Lakera Launches Open-Source Security Benchmark for LLM backends in AI Agents
Check Point Software Technologies Ltd. and Lakera, a leading AI-native security platform for Agentic AI applications, with researchers from The UK AI Security Institute (AISI), today announced the release of the backbone breaker benchmark (b3), an open-source security evaluation designed specifically for the security of the LLM within AI agents. The b3 is built around a new idea called threat snapshots. Instead of simulating an entire AI agent from start to finish, threat snapshots zoom in on the critical points where vulnerabilities in large language models are most likely to appear.

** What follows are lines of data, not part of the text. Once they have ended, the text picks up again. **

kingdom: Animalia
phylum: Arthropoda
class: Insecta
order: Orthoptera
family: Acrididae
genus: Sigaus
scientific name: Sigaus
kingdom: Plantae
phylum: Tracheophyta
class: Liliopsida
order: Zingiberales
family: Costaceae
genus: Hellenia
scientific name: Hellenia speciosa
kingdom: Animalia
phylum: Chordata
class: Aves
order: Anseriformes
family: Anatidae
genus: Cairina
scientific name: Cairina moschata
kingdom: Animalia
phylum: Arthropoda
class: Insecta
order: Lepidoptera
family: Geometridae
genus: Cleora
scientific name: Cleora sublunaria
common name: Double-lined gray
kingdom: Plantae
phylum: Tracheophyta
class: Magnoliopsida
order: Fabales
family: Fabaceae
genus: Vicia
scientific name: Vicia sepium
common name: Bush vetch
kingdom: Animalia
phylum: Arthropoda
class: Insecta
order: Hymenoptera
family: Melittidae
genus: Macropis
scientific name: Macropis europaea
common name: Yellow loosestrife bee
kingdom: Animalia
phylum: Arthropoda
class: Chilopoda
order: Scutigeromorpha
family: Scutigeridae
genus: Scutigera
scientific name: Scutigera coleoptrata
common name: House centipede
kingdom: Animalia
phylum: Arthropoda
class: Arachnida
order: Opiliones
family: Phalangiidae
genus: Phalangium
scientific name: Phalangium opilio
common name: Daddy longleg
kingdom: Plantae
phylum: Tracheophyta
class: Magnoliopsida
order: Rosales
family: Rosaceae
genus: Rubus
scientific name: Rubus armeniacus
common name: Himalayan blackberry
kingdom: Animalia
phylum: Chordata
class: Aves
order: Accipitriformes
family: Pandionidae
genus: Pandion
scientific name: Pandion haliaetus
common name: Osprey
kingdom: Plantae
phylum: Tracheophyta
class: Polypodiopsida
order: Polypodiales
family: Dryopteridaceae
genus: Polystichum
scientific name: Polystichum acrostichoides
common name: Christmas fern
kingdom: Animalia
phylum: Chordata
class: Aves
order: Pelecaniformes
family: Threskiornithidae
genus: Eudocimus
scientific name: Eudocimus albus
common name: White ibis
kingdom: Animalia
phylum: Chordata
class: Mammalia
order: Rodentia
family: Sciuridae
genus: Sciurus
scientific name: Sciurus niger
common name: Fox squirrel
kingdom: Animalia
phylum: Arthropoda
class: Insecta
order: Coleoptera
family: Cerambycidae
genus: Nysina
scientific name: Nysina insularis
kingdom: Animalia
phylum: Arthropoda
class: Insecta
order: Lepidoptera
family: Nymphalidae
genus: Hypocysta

By testing models at these exact moments, developers and model providers can see how well their systems stand up to more realistic adversarial challenges without the complexity and overhead of modelling a full agent workflow. “We built the b3 benchmark because today’s AI agents are only as secure as the LLMs that power them,” said Mateo Rojas-Carulla, Co-Founder and Chief Scientist at Lakera, a Check Point company. “Threat Snapshots allow us to systematically surface vulnerabilities that have until now remained hidden in complex agent workflows. By making this benchmark open to the world, we hope to equip developers and model providers with a realistic way to measure, and improve, their security posture.”
The benchmark combines 10 representative agent “threat snapshots” with a high-quality dataset of 19,433 crowdsourced adversarial attacks collected via the gamified red teaming game, Gandalf: Agent Breaker. It evaluates susceptibility to attacks such as system prompt exfiltration, phishing link insertion, malicious code injection, denial-of-service, and unauthorized tool calls.
Initial results from testing 31 popular LLMs reveal several key insights:
- Enhanced reasoning capabilities significantly improve security.
- Model size does not correlate with security performance.
- Closed-source models generally outperform open-weight models — though top open models are narrowing the gap.
Gandalf: Agent Breaker is a hacking simulator game that challenges you to break and exploit AI agents in realistic scenarios and the ten GenAI applications inside the game simulate how a real-world AI agent behaves. Each application features multiple difficulty levels, layered defenses, and novel attack surfaces designed to challenge a range of skill sets, from prompt engineering to red teaming. Some of the apps are chat-based, while others rely on code-level thinking, file processing, memory, or external tool usage.
The initial version of Gandalf was born out of an internal hackathon at Lakera, where blue and red teams tried to build the strongest defenses and attacks for an LLM holding a secret password. Since its release in 2023 it has become the world’s largest red teaming community, generating more than 80 million data points. Initially created as a fun game, Gandalf exposes the real-world vulnerabilities in GenAI applications to raise awareness about the importance of AI-first security.